To gather essential data for analytical ERS sizing methods and experimental validation of proposed ERS designs, different test cells/methods are utilized. These cells acquire information including thermal and pressure data related to runaway reactions, data about the onset/disengagement of two-phase flow (foamy versus nonfoamy), viscosity information to distinguish between turbulent and laminar flow, and additional parameters. The test method is accordingly customized to fit various applications, which can potentially be:

• Closed cell test
• Open cell test for gas generation rate
• Open cell for tempering test
• Blowdown-top vent test for vapor-liquid disengagement characterization
• Blowdown-bottom vent test for viscosity characterization
• And other customized tests.

The rates of temperature and pressure rise, as well as peak reaction temperatures and pressures, are directly obtained from the experimental graphs. The rates of temperature rise can be converted into heat output rates, which can be used to determine the necessary cooling requirements for controlling the reaction at a specific set point. The rates of temperature rise are used in calculating emergency relief systems, while the peak pressures are involved in specifying containment systems. The heat of reaction for the process can be determined by using assumed or measured heat capacity data, as long as the testing cell does not vent before reaching the peak temperature.

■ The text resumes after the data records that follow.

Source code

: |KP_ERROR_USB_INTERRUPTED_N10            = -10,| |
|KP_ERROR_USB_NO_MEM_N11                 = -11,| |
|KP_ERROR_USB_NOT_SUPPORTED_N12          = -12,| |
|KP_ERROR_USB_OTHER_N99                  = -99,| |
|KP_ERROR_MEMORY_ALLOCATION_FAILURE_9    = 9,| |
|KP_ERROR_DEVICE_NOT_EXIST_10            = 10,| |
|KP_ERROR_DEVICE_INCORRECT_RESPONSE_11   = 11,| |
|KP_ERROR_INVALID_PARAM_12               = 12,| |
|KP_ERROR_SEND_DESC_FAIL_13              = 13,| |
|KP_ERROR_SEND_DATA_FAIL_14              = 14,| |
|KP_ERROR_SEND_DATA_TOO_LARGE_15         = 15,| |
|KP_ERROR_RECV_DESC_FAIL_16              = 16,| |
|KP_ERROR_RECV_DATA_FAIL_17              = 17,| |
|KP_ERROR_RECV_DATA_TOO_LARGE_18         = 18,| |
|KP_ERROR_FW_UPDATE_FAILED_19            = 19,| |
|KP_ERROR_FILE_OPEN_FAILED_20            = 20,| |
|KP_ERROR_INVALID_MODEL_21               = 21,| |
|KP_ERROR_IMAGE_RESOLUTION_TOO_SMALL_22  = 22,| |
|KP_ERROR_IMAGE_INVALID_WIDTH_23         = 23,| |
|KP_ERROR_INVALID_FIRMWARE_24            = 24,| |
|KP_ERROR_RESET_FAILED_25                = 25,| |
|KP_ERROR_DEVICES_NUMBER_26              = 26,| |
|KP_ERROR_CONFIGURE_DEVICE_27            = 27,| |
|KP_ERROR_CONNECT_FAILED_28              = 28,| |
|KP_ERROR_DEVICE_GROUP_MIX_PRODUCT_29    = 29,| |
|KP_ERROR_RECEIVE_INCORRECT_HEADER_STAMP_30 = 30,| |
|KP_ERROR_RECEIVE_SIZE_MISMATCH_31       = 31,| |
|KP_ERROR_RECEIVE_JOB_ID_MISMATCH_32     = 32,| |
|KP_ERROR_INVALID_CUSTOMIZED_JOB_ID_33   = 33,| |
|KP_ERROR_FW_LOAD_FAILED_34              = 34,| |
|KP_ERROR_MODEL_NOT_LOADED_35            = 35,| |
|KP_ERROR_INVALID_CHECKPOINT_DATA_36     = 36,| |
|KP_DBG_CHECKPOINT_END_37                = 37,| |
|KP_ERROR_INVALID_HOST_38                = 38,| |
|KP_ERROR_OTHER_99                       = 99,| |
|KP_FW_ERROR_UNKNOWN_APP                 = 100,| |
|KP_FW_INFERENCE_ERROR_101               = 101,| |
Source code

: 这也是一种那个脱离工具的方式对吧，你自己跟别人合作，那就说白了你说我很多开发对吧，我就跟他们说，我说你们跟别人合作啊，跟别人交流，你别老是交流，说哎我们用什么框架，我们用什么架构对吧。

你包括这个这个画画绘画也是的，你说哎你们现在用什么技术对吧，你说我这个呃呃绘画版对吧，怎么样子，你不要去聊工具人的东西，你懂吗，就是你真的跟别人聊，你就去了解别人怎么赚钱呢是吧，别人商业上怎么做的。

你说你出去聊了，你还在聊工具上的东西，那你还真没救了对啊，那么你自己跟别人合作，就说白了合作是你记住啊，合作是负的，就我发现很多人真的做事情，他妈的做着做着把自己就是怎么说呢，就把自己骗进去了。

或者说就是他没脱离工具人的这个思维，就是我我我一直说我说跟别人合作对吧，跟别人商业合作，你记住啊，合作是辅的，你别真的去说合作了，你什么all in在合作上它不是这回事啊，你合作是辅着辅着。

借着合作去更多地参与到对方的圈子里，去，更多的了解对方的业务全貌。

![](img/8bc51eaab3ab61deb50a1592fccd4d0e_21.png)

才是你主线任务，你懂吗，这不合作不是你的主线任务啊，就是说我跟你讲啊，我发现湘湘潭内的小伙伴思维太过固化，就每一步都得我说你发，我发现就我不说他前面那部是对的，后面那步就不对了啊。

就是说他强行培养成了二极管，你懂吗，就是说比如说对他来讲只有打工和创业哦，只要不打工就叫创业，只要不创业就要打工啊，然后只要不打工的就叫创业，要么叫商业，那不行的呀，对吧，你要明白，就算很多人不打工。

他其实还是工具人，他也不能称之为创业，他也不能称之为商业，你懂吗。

From VSPII testing, you may obtain:

• Adiabatic temperature rise and reaction heat.
• Temperature rise rate and pressure rise rate.
• Vapor-liquid phase equilibrium data – Antoine plot,
• Reaction kinetic parameters such as activation energy, reaction order, and preexponential factor.
• Onset T of the exothermic reaction, but with an appropriate safety factor.
• Time to maximum rate (TMR) and T_D24, i.e., the temperature at which the TMR is 24 hours
• Temperature of no return (TNR).
• Self-accelerating decomposition temperature (SADT)
• Gas generation rate.
• Tempering capability for an exothermic runaway reaction.
• Identification of flow regime during vessel venting.
• Viscosity features and how it affects flow capacity in relief system.
• Required data for sizing of ERS.

Conclusions:

Analyzing reactive chemical hazards requires specialized expertise, extensive training, and suitable tools. It is essential to have high-quality testing data to conduct accurate assessments of chemical reaction hazards. With state-of-the-art testing equipment and deep expertise, it is feasible to precisely identify and effectively control these hazards within the industry, thereby preventing or reducing risks.